Ms. Bralley answered yes to both questions. The district court also asked Mr. Box if
his client understood the rights she was giving up, including through her appeal
waiver, and Mr. Box answered affirmatively. We conclude this is an adequate
Rule 11 colloquy.
Ms. Bralley says that her testimony at the § 2255 hearing should overcome the
foregoing because it shows she was confused or insufficiently informed. This
argument assumes Ms. Bralley testified credibly, and Mr. Box incredibly, on the issue
of pre-plea advice. The district court made no credibility finding on this issue
because the purpose of the hearing was to determine whether Ms. Bralley directed
10 Appellate Case: 25-6024 Document: 27-1 Date Filed: 07/14/2025 Page: 11
Mr. Box to appeal, not to inquire about Mr. Box’s pre-plea advice or lack thereof.
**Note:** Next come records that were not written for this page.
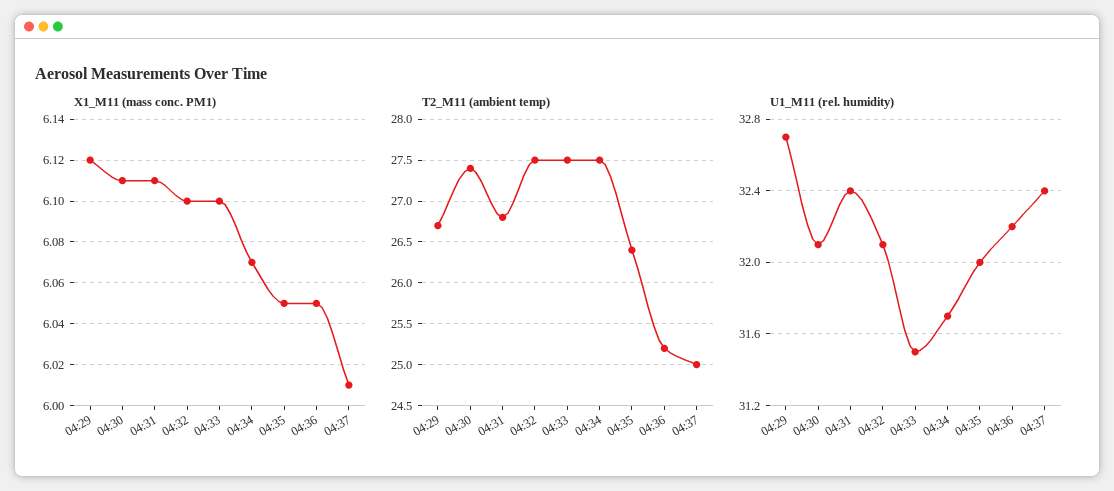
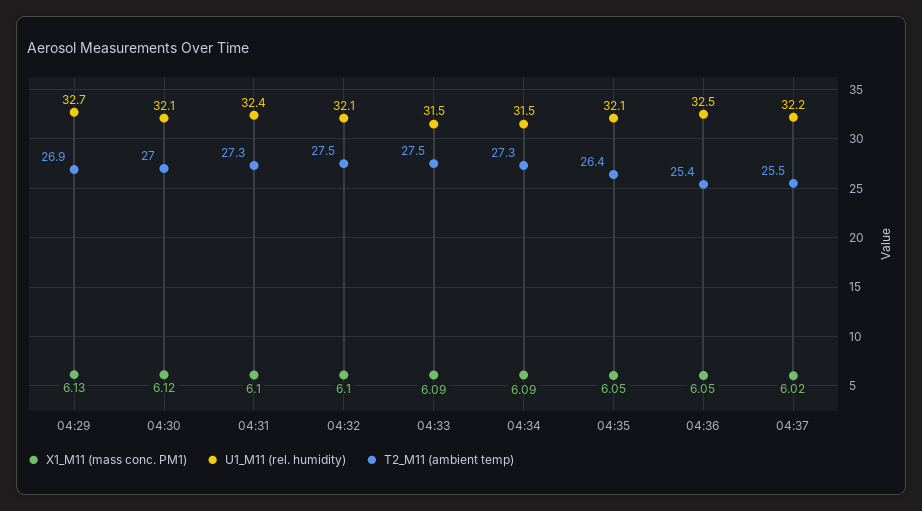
  {
    "X1_M11 (mass conc. PM1)": {
-     "04:29": 6.12,
+     "04:29": 6.13,
-     "04:30": 6.11,
+     "04:30": 6.12,
-     "04:31": 6.11,
+     "04:31": 6.1,
      "04:32": 6.1,
-     "04:33": 6.1,
+     "04:33": 6.09,
-     "04:34": 6.07,
+     "04:34": 6.09,
      "04:35": 6.05,
      "04:36": 6.05,
-     "04:37": 6.01
+     "04:37": 6.02
    },
    "T2_M11 (ambient temp)": {
-     "04:29": 26.7,
+     "04:29": 26.9,
-     "04:30": 27.4,
+     "04:30": 27,
-     "04:31": 26.8,
+     "04:31": 27.3,
      "04:32": 27.5,
      "04:33": 27.5,
-     "04:34": 27.5,
+     "04:34": 27.3,
      "04:35": 26.4,
-     "04:36": 25.2,
+     "04:36": 25.4,
-     "04:37": 25
+     "04:37": 25.5
    },
    "U1_M11 (rel. humidity)": {
      "04:29": 32.7,
      "04:30": 32.1,
      "04:31": 32.4,
      "04:32": 32.1,
      "04:33": 31.5,
-     "04:34": 31.7,
+     "04:34": 31.5,
-     "04:35": 32,
+     "04:35": 32.1,
-     "04:36": 32.2,
+     "04:36": 32.5,
-     "04:37": 32.4
+     "04:37": 32.2
    }
  }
Absent such a finding, Ms. Bralley cannot carry her burden on this issue. See Hahn,
359 F.3d at 1329 (stating that the defendant bears the burden to present evidence that
she “did not understand the waiver” (internal quotation marks omitted)).
For all these reasons, we find Ms. Bralley knowingly and voluntarily waived
her appellate rights.
III. CONCLUSION
We dismiss this appeal as moot to the extent Ms. Bralley seeks to challenge
her sentence. As to the remainder of the appeal, we grant the government’s motion to
enforce the appeal waiver and dismiss.